Each of the five cooks in tomorrow night’s Cochon 555 competition (tickets are, apparently, still available) was given a different heritage-breed hog — the porcine equivalent of an heirloom vegetable. Lincoln Cafe‘s Matt Steigerwald, who is cooking a menu including headcheese and mortadella, reports he was given one of the rarest breeds still in existence: a mulefoot hog. Only some 200 to 300 purebred mulefoots exist.
So why eat it? Well the best way to save rare breeds of edible animals maybe to create a market for them so that farmers can make a buck if they switch away from the hybrids and crossbreeds that are long and lean (like those found in confinement operations) to the fatty, hardy breeds that do well outdoors. And taste so much better.

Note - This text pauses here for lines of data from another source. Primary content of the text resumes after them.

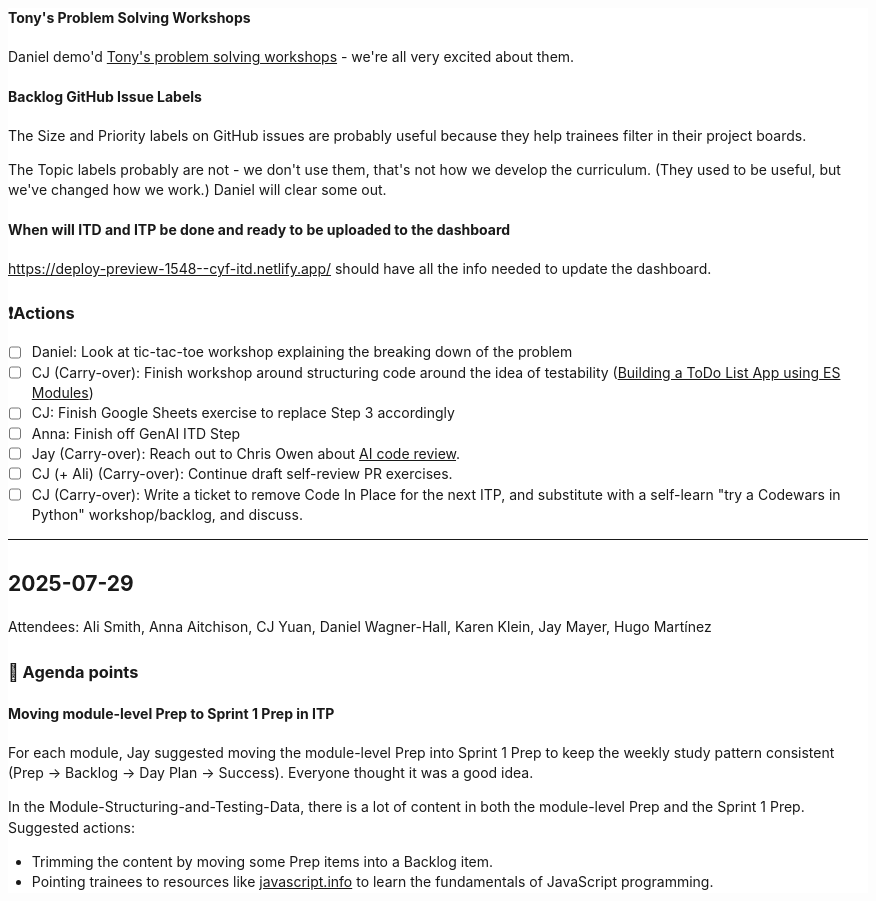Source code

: #### Tony's Problem Solving Workshops

Daniel demo'd [Tony's problem solving workshops](https://deploy-preview-1538--cyf-programming.netlify.app/structuring-data/sprints/1/day-plan/#problem-solving-workshop) - we're all very excited about them.

#### Backlog GitHub Issue Labels

The Size and Priority labels on GitHub issues are probably useful because they help trainees filter in their project boards.

The Topic labels probably are not - we don't use them, that's not how we develop the curriculum. (They used to be useful, but we've changed how we work.) Daniel will clear some out.

#### When will ITD and ITP be done and ready to be uploaded to the dashboard

https://deploy-preview-1548--cyf-itd.netlify.app/ should have all the info needed to update the dashboard.

### ❗Actions

- [ ] Daniel: Look at tic-tac-toe workshop explaining the breaking down of the problem
- [ ] CJ (Carry-over): Finish workshop around structuring code around the idea of testability ([Building a ToDo List App using ES Modules](https://github.com/cjyuan/Module-Data-Groups/tree/todo-new/Sprint-3/todo-list))
- [ ] CJ: Finish Google Sheets exercise to replace Step 3 accordingly
- [ ] Anna: Finish off GenAI ITD Step
- [ ] Jay (Carry-over): Reach out to Chris Owen about [AI code review](https://github.com/ChrisOwen101/CodingCoach/).
- [ ] CJ (+ Ali) (Carry-over): Continue draft self-review PR exercises.
- [ ] CJ (Carry-over): Write a ticket to remove Code In Place for the next ITP, and substitute with a self-learn "try a Codewars in Python" workshop/backlog, and discuss.

---

## 2025-07-29

Attendees: Ali Smith, Anna Aitchison, CJ Yuan, Daniel Wagner-Hall, Karen Klein, Jay Mayer,  Hugo Martínez

### 📝 Agenda points

#### Moving module-level Prep to Sprint 1 Prep in ITP

For each module, Jay suggested moving the module-level Prep into Sprint 1 Prep to keep the weekly study pattern consistent (Prep -> Backlog -> Day Plan -> Success). Everyone thought it was a good idea.

In the Module-Structuring-and-Testing-Data, there is a lot of content in both the module-level Prep and the Sprint 1 Prep. Suggested actions:
  - Trimming the content by moving some Prep items into a Backlog item.  
  - Pointing trainees to resources like [javascript.info](http://javascript.info) to learn the fundamentals of JavaScript programming.
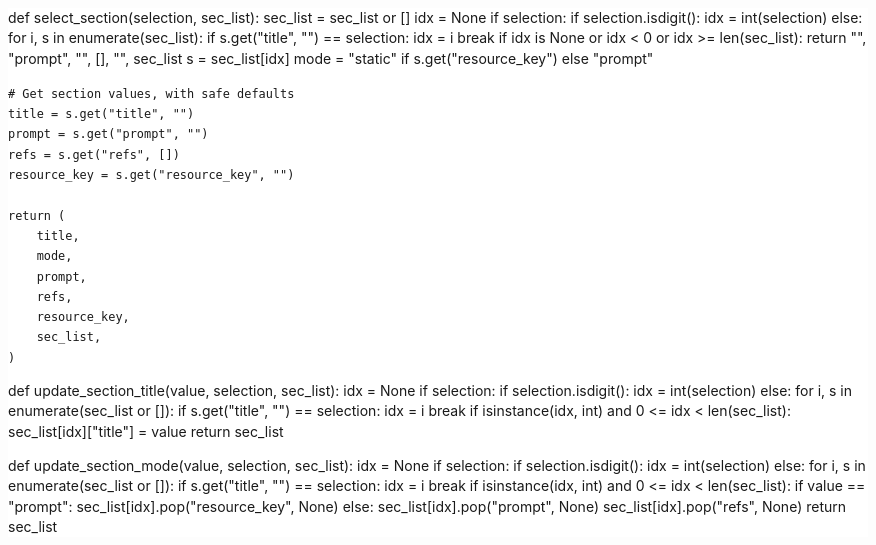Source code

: 
def select_section(selection, sec_list):
    sec_list = sec_list or []
    idx = None
    if selection:
        if selection.isdigit():
            idx = int(selection)
        else:
            for i, s in enumerate(sec_list):
                if s.get("title", "") == selection:
                    idx = i
                    break
    if idx is None or idx < 0 or idx >= len(sec_list):
        return "", "prompt", "", [], "", sec_list
    s = sec_list[idx]
    mode = "static" if s.get("resource_key") else "prompt"

    # Get section values, with safe defaults
    title = s.get("title", "")
    prompt = s.get("prompt", "")
    refs = s.get("refs", [])
    resource_key = s.get("resource_key", "")

    return (
        title,
        mode,
        prompt,
        refs,
        resource_key,
        sec_list,
    )


def update_section_title(value, selection, sec_list):
    idx = None
    if selection:
        if selection.isdigit():
            idx = int(selection)
        else:
            for i, s in enumerate(sec_list or []):
                if s.get("title", "") == selection:
                    idx = i
                    break
    if isinstance(idx, int) and 0 <= idx < len(sec_list):
        sec_list[idx]["title"] = value
    return sec_list


def update_section_mode(value, selection, sec_list):
    idx = None
    if selection:
        if selection.isdigit():
            idx = int(selection)
        else:
            for i, s in enumerate(sec_list or []):
                if s.get("title", "") == selection:
                    idx = i
                    break
    if isinstance(idx, int) and 0 <= idx < len(sec_list):
        if value == "prompt":
            sec_list[idx].pop("resource_key", None)
        else:
            sec_list[idx].pop("prompt", None)
            sec_list[idx].pop("refs", None)
    return sec_list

3 thoughts on “Eating animals to save them”
As the linked page says “The Mulefoot is an American hog breed that is named for its most distinctive feature, the solid, non-cloven hoof which looks like the hoof of a mule.”

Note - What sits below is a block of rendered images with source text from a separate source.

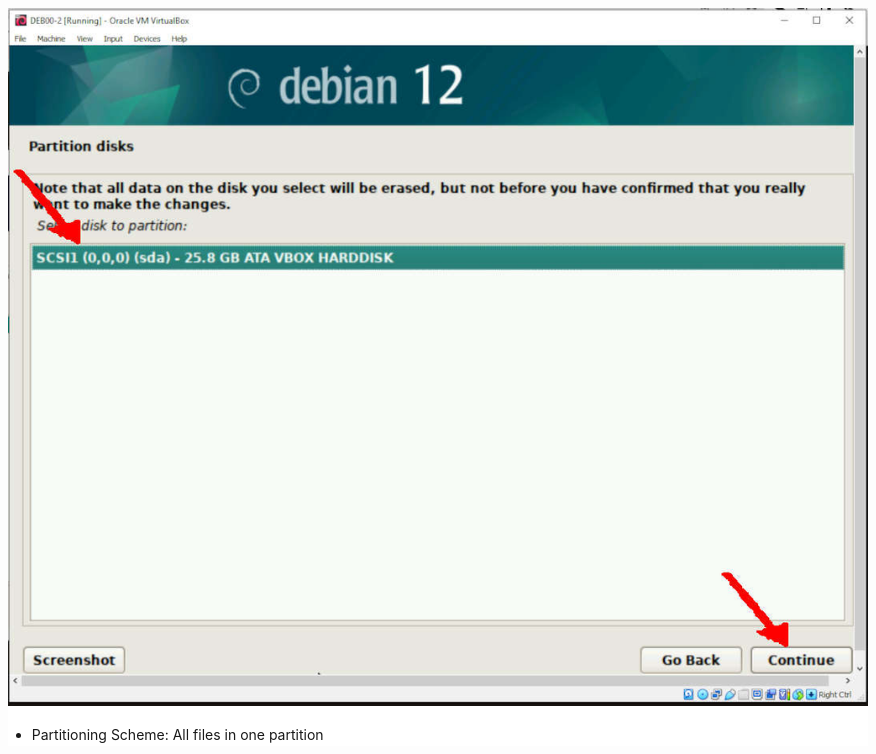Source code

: ![debVBOX-059](../../static/img/legacy_assets/debVBOX-059.jpg)



* Partitioning Scheme: All files in one partition
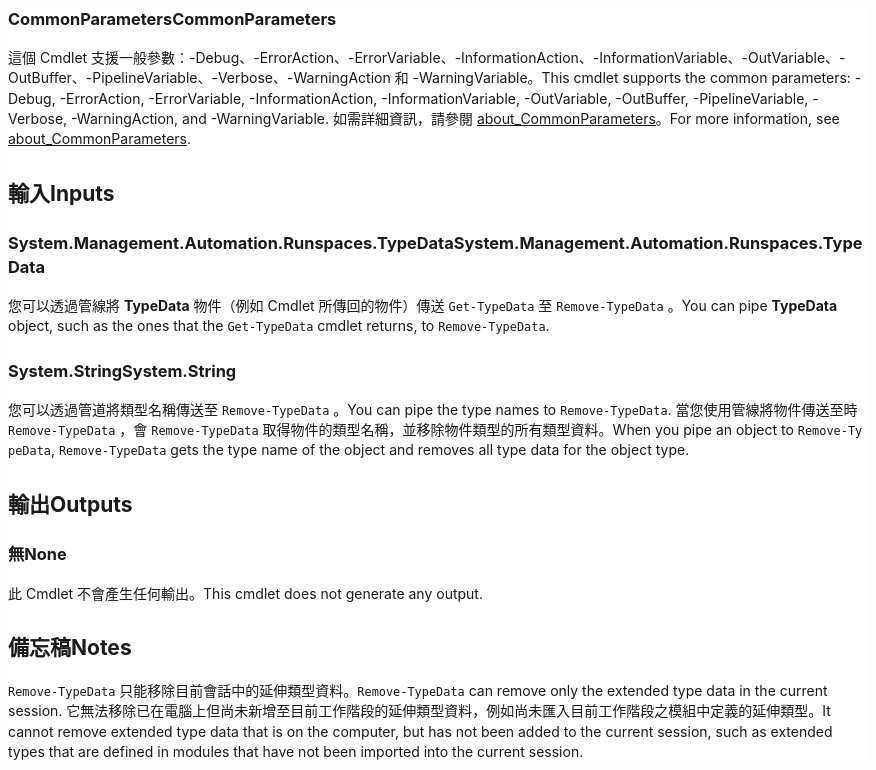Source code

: ### <span data-ttu-id="8dd73-165">CommonParameters</span><span class="sxs-lookup"><span data-stu-id="8dd73-165">CommonParameters</span></span>

<span data-ttu-id="8dd73-166">這個 Cmdlet 支援一般參數：-Debug、-ErrorAction、-ErrorVariable、-InformationAction、-InformationVariable、-OutVariable、-OutBuffer、-PipelineVariable、-Verbose、-WarningAction 和 -WarningVariable。</span><span class="sxs-lookup"><span data-stu-id="8dd73-166">This cmdlet supports the common parameters: -Debug, -ErrorAction, -ErrorVariable, -InformationAction, -InformationVariable, -OutVariable, -OutBuffer, -PipelineVariable, -Verbose, -WarningAction, and -WarningVariable.</span></span> <span data-ttu-id="8dd73-167">如需詳細資訊，請參閱 [about_CommonParameters](https://go.microsoft.com/fwlink/?LinkID=113216)。</span><span class="sxs-lookup"><span data-stu-id="8dd73-167">For more information, see [about_CommonParameters](https://go.microsoft.com/fwlink/?LinkID=113216).</span></span>

## <span data-ttu-id="8dd73-168">輸入</span><span class="sxs-lookup"><span data-stu-id="8dd73-168">Inputs</span></span>

### <span data-ttu-id="8dd73-169">System.Management.Automation.Runspaces.TypeData</span><span class="sxs-lookup"><span data-stu-id="8dd73-169">System.Management.Automation.Runspaces.TypeData</span></span>

<span data-ttu-id="8dd73-170">您可以透過管線將 **TypeData** 物件（例如 Cmdlet 所傳回的物件）傳送 `Get-TypeData` 至 `Remove-TypeData` 。</span><span class="sxs-lookup"><span data-stu-id="8dd73-170">You can pipe **TypeData** object, such as the ones that the `Get-TypeData` cmdlet returns, to `Remove-TypeData`.</span></span>

### <span data-ttu-id="8dd73-171">System.String</span><span class="sxs-lookup"><span data-stu-id="8dd73-171">System.String</span></span>

<span data-ttu-id="8dd73-172">您可以透過管道將類型名稱傳送至 `Remove-TypeData` 。</span><span class="sxs-lookup"><span data-stu-id="8dd73-172">You can pipe the type names to `Remove-TypeData`.</span></span> <span data-ttu-id="8dd73-173">當您使用管線將物件傳送至時 `Remove-TypeData` ，會 `Remove-TypeData` 取得物件的類型名稱，並移除物件類型的所有類型資料。</span><span class="sxs-lookup"><span data-stu-id="8dd73-173">When you pipe an object to `Remove-TypeData`, `Remove-TypeData` gets the type name of the object and removes all type data for the object type.</span></span>

## <span data-ttu-id="8dd73-174">輸出</span><span class="sxs-lookup"><span data-stu-id="8dd73-174">Outputs</span></span>

### <span data-ttu-id="8dd73-175">無</span><span class="sxs-lookup"><span data-stu-id="8dd73-175">None</span></span>

<span data-ttu-id="8dd73-176">此 Cmdlet 不會產生任何輸出。</span><span class="sxs-lookup"><span data-stu-id="8dd73-176">This cmdlet does not generate any output.</span></span>

## <span data-ttu-id="8dd73-177">備忘稿</span><span class="sxs-lookup"><span data-stu-id="8dd73-177">Notes</span></span>

<span data-ttu-id="8dd73-178">`Remove-TypeData` 只能移除目前會話中的延伸類型資料。</span><span class="sxs-lookup"><span data-stu-id="8dd73-178">`Remove-TypeData` can remove only the extended type data in the current session.</span></span> <span data-ttu-id="8dd73-179">它無法移除已在電腦上但尚未新增至目前工作階段的延伸類型資料，例如尚未匯入目前工作階段之模組中定義的延伸類型。</span><span class="sxs-lookup"><span data-stu-id="8dd73-179">It cannot remove extended type data that is on the computer, but has not been added to the current session, such as extended types that are defined in modules that have not been imported into the current session.</span></span>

This is obviously the pig to teach to chew cud, and thus creating the Kosher pig. If you can make a kosher pig, you guarantee it’s survival.
I knew the possibility of a kosher pig would appeal to you, Sam. We should see if we can get a ruling from a rabbi. After all, G-D must have created this chromosomal mutation for a reason.
I have not commented before, but I love your blog. We have a mutual friend (Jim Duncan) who introduced me initially to your blog. I love it!
I will also be judging at Cochon tomorrow; I look forward to talking with you.